The Internet was created by people who created working implementations FIRST, and then standardized the implementation SECOND. Microsoft is fighting a standards process that works the other way around. Adopting Microsoft's format would be the smartest thing for the standard's body to do.

6. Enforcing Digital Restrictions Management (DRM) I agree partially with the FSF here. I believe that if YOU buy something, it should support YOUR rights. It should not support SOMEBODY ELSES rights over YOURS. On the other hand, I don't use Microsoft's Media Player - I use VLC. The media player isn't part of the operating system, it's just an application. Using Windows does not stop you from using things like iTunes or VLC.

7. Threatening user security This is another outright lie by the FSF. The history of Windows vulnerabilities is no worse than Linux. A "virus" is something that spreads among desktops - since Linux has virtually no desktops, it of course has virtually no viruses.
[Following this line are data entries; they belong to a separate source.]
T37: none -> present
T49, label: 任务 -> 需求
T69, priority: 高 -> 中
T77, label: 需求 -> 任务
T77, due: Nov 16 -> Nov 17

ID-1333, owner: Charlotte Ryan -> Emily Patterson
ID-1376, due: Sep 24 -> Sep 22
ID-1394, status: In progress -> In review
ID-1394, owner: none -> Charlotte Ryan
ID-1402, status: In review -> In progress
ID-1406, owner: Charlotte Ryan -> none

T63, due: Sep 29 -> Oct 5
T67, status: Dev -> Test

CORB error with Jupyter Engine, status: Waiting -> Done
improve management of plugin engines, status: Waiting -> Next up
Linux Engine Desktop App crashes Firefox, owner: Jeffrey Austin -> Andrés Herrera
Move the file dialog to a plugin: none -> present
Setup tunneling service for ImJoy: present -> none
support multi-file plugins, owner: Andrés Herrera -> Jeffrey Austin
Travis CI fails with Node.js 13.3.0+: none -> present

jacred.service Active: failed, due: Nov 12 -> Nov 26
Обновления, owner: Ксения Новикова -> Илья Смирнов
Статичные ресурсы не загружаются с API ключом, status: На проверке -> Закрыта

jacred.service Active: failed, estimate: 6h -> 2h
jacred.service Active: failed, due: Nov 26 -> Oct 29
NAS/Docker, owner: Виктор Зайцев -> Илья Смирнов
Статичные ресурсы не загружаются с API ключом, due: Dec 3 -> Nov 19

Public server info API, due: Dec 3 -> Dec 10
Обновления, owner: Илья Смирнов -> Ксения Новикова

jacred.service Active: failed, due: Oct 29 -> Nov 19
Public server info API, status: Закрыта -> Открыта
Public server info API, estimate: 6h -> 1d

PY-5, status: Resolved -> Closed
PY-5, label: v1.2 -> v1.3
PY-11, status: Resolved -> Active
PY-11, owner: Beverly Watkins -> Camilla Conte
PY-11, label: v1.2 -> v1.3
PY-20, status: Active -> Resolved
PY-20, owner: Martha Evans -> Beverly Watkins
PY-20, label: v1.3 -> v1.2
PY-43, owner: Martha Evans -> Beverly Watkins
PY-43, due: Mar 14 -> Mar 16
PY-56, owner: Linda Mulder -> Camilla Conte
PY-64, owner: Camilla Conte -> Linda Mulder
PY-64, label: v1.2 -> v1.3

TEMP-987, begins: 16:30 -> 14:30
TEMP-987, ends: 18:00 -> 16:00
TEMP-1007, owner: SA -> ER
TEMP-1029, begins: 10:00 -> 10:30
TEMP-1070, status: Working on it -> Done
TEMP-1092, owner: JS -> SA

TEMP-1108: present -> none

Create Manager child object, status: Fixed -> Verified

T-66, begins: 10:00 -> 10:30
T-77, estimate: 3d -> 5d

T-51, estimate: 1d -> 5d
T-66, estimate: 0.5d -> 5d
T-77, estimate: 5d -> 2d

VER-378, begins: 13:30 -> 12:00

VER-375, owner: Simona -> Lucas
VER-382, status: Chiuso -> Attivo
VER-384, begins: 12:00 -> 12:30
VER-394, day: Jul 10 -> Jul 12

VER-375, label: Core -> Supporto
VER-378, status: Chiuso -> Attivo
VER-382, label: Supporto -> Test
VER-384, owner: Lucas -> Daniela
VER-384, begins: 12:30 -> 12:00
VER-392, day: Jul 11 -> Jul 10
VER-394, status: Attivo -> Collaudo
The lack of Linux viruses doesn't mean Linux is better, it simply means that hackers go after the biggest target.

More importantly, Microsoft has become the leader in security, both in terms of how code is written (like the SDL) as well as features in the operating system (like ASLR). It is Linux and the open-source community that is catching up with Windows security, and not the other way around.

Summary The FSF pretends to claim the "moral high ground", so few question them. Yet, they are an Orwellian organization based upon the 1984 slogan that "Freedom is Slavery". While they the polar opposite of Microsoft, that doesn't make them any less sinful.